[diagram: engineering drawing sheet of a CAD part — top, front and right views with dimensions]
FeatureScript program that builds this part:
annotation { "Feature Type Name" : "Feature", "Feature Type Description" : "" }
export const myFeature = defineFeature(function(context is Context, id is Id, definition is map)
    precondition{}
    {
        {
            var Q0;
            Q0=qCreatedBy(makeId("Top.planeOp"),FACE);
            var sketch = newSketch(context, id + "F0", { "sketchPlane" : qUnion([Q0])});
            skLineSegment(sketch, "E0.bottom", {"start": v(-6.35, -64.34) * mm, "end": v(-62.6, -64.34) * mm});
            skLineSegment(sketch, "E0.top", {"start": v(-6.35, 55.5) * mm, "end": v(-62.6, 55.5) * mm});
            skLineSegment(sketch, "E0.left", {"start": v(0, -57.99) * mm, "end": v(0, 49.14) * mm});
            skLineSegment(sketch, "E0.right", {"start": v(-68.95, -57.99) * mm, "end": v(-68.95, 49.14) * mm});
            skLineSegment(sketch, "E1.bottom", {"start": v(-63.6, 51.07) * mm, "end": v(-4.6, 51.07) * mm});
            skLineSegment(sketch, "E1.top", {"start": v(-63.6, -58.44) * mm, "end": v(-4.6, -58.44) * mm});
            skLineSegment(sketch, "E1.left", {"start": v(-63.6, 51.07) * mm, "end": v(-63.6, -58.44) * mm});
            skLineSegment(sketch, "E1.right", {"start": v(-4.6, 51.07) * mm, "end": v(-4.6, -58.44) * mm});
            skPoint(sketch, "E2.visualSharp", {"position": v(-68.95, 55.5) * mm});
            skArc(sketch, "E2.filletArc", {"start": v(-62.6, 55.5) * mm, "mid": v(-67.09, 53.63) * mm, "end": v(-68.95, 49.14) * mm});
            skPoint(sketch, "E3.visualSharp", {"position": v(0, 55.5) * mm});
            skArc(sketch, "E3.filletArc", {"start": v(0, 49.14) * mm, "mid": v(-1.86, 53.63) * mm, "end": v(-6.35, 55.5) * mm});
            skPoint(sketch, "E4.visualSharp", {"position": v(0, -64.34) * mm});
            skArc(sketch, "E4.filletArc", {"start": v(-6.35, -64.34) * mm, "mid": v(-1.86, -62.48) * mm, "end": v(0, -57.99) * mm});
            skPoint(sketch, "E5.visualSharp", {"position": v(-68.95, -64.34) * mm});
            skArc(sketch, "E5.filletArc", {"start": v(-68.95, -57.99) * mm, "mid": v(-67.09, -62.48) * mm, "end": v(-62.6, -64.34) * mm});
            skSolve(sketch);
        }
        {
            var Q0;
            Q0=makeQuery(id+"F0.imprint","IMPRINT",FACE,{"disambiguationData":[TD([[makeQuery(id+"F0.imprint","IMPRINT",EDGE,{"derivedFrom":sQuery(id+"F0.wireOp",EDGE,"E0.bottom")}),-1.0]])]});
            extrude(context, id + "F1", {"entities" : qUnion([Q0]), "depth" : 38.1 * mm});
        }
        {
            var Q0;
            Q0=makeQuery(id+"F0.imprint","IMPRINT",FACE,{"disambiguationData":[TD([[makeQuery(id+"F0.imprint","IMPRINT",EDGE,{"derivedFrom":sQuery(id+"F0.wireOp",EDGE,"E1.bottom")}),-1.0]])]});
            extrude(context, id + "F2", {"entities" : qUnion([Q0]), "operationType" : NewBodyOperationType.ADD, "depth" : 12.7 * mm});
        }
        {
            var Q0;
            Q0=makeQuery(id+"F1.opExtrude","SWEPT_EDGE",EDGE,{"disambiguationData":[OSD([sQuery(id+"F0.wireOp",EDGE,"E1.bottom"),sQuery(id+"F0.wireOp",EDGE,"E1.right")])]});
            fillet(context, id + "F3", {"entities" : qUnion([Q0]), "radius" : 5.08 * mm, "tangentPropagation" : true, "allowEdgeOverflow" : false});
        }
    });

··········

▶ **Work to be completed**: Copy the lines above, swapping each "visualSharp" for "sharpCorner" and leaving everything else unchanged.

▶ **Correct result**:
[diagram: engineering drawing sheet of a CAD part — top, front and right views with dimensions]
FeatureScript program that builds this part:
annotation { "Feature Type Name" : "Feature", "Feature Type Description" : "" }
export const myFeature = defineFeature(function(context is Context, id is Id, definition is map)
    precondition{}
    {
        {
            var Q0;
            Q0=qCreatedBy(makeId("Top.planeOp"),FACE);
            var sketch = newSketch(context, id + "F0", { "sketchPlane" : qUnion([Q0])});
            skLineSegment(sketch, "E0.bottom", {"start": v(-6.35, -64.34) * mm, "end": v(-62.6, -64.34) * mm});
            skLineSegment(sketch, "E0.top", {"start": v(-6.35, 55.5) * mm, "end": v(-62.6, 55.5) * mm});
            skLineSegment(sketch, "E0.left", {"start": v(0, -57.99) * mm, "end": v(0, 49.14) * mm});
            skLineSegment(sketch, "E0.right", {"start": v(-68.95, -57.99) * mm, "end": v(-68.95, 49.14) * mm});
            skLineSegment(sketch, "E1.bottom", {"start": v(-63.6, 51.07) * mm, "end": v(-4.6, 51.07) * mm});
            skLineSegment(sketch, "E1.top", {"start": v(-63.6, -58.44) * mm, "end": v(-4.6, -58.44) * mm});
            skLineSegment(sketch, "E1.left", {"start": v(-63.6, 51.07) * mm, "end": v(-63.6, -58.44) * mm});
            skLineSegment(sketch, "E1.right", {"start": v(-4.6, 51.07) * mm, "end": v(-4.6, -58.44) * mm});
            skPoint(sketch, "E2.sharpCorner", {"position": v(-68.95, 55.5) * mm});
            skArc(sketch, "E2.filletArc", {"start": v(-62.6, 55.5) * mm, "mid": v(-67.09, 53.63) * mm, "end": v(-68.95, 49.14) * mm});
            skPoint(sketch, "E3.sharpCorner", {"position": v(0, 55.5) * mm});
            skArc(sketch, "E3.filletArc", {"start": v(0, 49.14) * mm, "mid": v(-1.86, 53.63) * mm, "end": v(-6.35, 55.5) * mm});
            skPoint(sketch, "E4.sharpCorner", {"position": v(0, -64.34) * mm});
            skArc(sketch, "E4.filletArc", {"start": v(-6.35, -64.34) * mm, "mid": v(-1.86, -62.48) * mm, "end": v(0, -57.99) * mm});
            skPoint(sketch, "E5.sharpCorner", {"position": v(-68.95, -64.34) * mm});
            skArc(sketch, "E5.filletArc", {"start": v(-68.95, -57.99) * mm, "mid": v(-67.09, -62.48) * mm, "end": v(-62.6, -64.34) * mm});
            skSolve(sketch);
        }
        {
            var Q0;
            Q0=makeQuery(id+"F0.imprint","IMPRINT",FACE,{"disambiguationData":[TD([[makeQuery(id+"F0.imprint","IMPRINT",EDGE,{"derivedFrom":sQuery(id+"F0.wireOp",EDGE,"E0.bottom")}),-1.0]])]});
            extrude(context, id + "F1", {"entities" : qUnion([Q0]), "depth" : 38.1 * mm});
        }
        {
            var Q0;
            Q0=makeQuery(id+"F0.imprint","IMPRINT",FACE,{"disambiguationData":[TD([[makeQuery(id+"F0.imprint","IMPRINT",EDGE,{"derivedFrom":sQuery(id+"F0.wireOp",EDGE,"E1.bottom")}),-1.0]])]});
            extrude(context, id + "F2", {"entities" : qUnion([Q0]), "operationType" : NewBodyOperationType.ADD, "depth" : 12.7 * mm});
        }
        {
            var Q0;
            Q0=makeQuery(id+"F1.opExtrude","SWEPT_EDGE",EDGE,{"disambiguationData":[OSD([sQuery(id+"F0.wireOp",EDGE,"E1.bottom"),sQuery(id+"F0.wireOp",EDGE,"E1.right")])]});
            fillet(context, id + "F3", {"entities" : qUnion([Q0]), "radius" : 5.08 * mm, "tangentPropagation" : true, "allowEdgeOverflow" : false});
        }
    });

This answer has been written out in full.